Wrapper with parameter sweep

Below is the code which wrappers around the model. It does the following:

  • Loops through all villages we wish to examine
    • Pulls network data from a csv and puts in the appropriate format
  • Loops through all possible pairs of nodes within each village
  • Sweeps through alpha and number of steps parameters
  • Runs 2000 samples

In [ ]:
## cycle through villages:
## (need to create village list where each item points to a different csv file)
num_samples = 2000

for fn in village_list:
    village = np.genfromtxt(fn, delimiter=",")
    network = from_numpy_matrix(village)
    for HH_adopted in itertools.combinations(nx.nodes(network),2):
        HH_not_adopted = [node for node in nx.nodes(network) if node not in HH_adopted]
        for alpha in [1,2,3]:
            for num_steps in [3,4,5,6]:
                for n in xrange(num_samples):
                    m = Model(network, alpha, HH_adopted, HH_not_adopted)
                for t in xrange(num_steps):
                    m.step() 
## I need to collect adoption rate at each final step and average over all samples
## I am not sure where to fit this in


## I also need to write a function which determines optimal seed pairing

#######
#######

Results

I hope to present charts which list optimal seed pairings at each parameter level and information diffusion process.

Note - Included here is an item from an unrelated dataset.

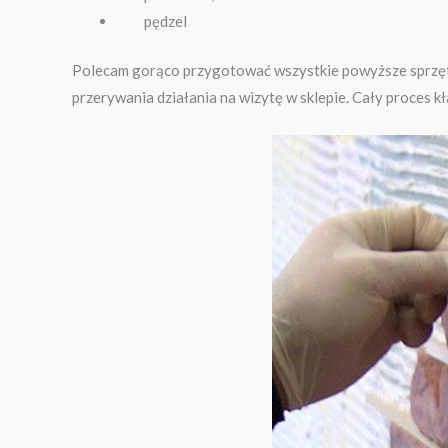
pędzel
Polecam gorąco przygotować wszystkie powyższe sprzęty
przerywania działania na wizytę w sklepie. Cały proces k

This means optimal pairing will be given for alpha = {1,2,3} for each of num_steps = {3,4,5,6} and this will be done for both the original information diffusion process and the extended process.

Hypothetical results

I expect that the optimal seeding is dependent upon the alpha parameter though I suspect it may not be as dependent upon the number of steps parameter.

I am more interested in whether optimal seeds given by the extended information diffusion process are different than those given by the original process. I am actually not sure but I suspect that they will be different. If so, they could provide improved predictions to test in the field which hopefully may lead to even more efficient seed farmer targeting.